Guess that puts me in a miority, huh? Maybe I'm just better :-)
September 9, 2002 @08:52pm
CaptainAnalogue

Originally posted by Ed Belknap

Actually you have to find the channel *before* you hit "Select"...
But when the guitarist tells you to put some highs & lows in his mix you have to find which channel is the guitarist's, regardless of whether it's an analog or digital board. Once you've found the guitar channel, you either A) identify that channel's particular dedicated and unique EQ knobs and then tweak (analog); or B) hit that channel's Select button and tweak the only EQ knobs on the whole board (digital). There really aren't any more mental steps in one than the other; it's just that they are distinctly *different* steps, and old habits die hard.

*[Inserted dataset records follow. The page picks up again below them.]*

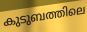
കുടുബത്തിലെ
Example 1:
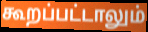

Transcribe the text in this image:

கூறப்பட்டாலும்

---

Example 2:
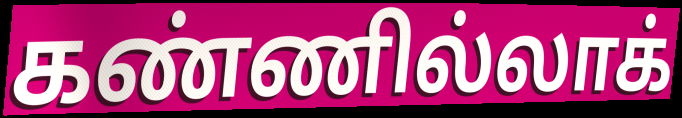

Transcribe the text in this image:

கண்ணில்லாக்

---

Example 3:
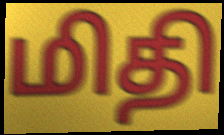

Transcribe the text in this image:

மிதி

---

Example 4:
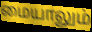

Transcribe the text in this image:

மையாலும்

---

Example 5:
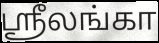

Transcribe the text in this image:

ஶ்ரீலங்கா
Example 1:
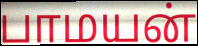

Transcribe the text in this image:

பாமயன்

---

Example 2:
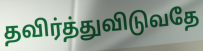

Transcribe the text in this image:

தவிர்த்துவிடுவதே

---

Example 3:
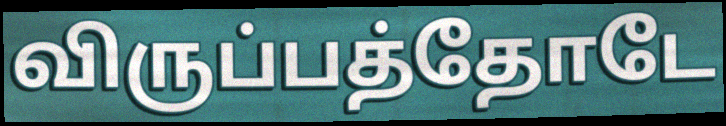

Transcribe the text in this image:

விருப்பத்தோடே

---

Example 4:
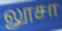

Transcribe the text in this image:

லூசா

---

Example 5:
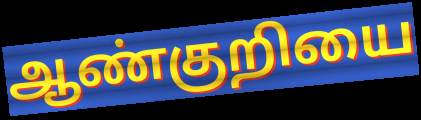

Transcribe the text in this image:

ஆண்குறியை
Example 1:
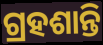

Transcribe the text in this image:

ଗ୍ରହଶାନ୍ତି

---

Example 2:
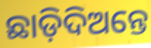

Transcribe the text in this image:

ଛାଡ଼ିଦିଅନ୍ତେ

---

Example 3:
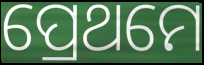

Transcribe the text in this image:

ପ୍ରେଥମେ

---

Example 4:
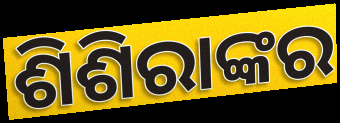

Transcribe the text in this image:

ଶିଶିରାଙ୍କର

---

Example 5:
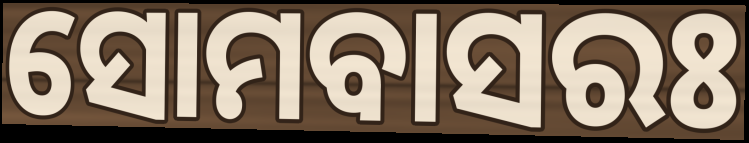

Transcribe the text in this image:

ସୋମବାସରଃ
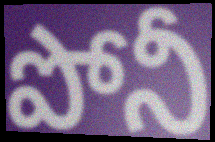
పోనీ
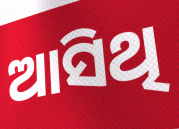
ଆସିଥି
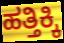
ಹತ್ತಿಕ್ಕಿ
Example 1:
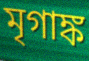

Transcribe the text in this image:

মৃগাঙ্ক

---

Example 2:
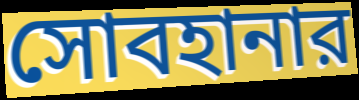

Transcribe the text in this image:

সোবহানার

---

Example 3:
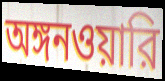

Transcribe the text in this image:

অঙ্গনওয়ারি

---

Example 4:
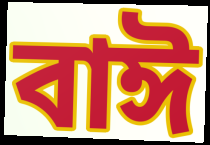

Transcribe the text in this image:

বাঈ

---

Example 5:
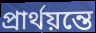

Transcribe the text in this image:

প্রার্থয়ন্তে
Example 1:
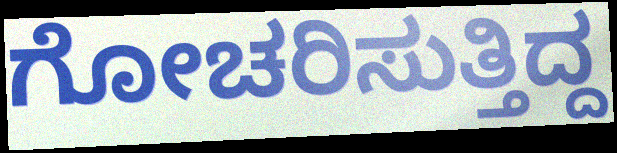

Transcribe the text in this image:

ಗೋಚರಿಸುತ್ತಿದ್ದ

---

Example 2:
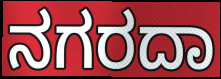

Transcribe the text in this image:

ನಗರದಾ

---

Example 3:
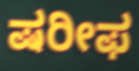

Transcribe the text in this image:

ಷರೀಫ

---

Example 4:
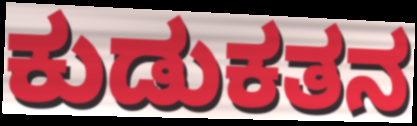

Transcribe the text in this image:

ಕುಡುಕತನ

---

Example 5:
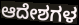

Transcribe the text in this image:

ಆದೇಶಗಳ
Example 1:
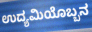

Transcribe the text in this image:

ಉದ್ಯಮಿಯೊಬ್ಬನ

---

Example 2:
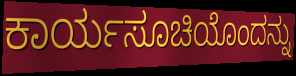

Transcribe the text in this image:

Perhaps there are no more "mental" steps, but there definately are more phsical steps to digital consoles. That takes time. When I'm subduing feedback BEFORE it becomes obvious, I don't have the time to select anything!@!!@ I barely have time to reach the proper channel EQ. Get out of the studio and try it sometime!!!
October 2, 2002 @07:41am
cmchamp

I've used Mackie, Allen & Heath, and Yamaha alalog boards in live situations. No problems, when you need to do something, you can do it.
Digital, however, I've only had the experience to use a malfunctioning Yamaha O2R. It's been to the factory, but 'there's nothing wrong with it' or so we've been told.
Yes, you need a different way to think when using a digital board, however, the biggest restriction on a board that's not dedicated (designed) for live sound is the limited mic inputs.
EQ, Routing, Dynamics I don't have a problem with on the digital board, however, the Aux busses, no way to eq them for use as monitor sends without outboard processors.
The learning curve is steap, which is OK for fixed installs such as churches, where inputs are mainly the same week to week.
After doing some research for a client, the Yamaha PM1D, or the Roland VM 7200 series boards look like the best options depending on your budget.
I've not quite made the decision to go digital yet for two reasons. 1: $$$$, 2: Haven't reached the point where my analog equipment is obsolete.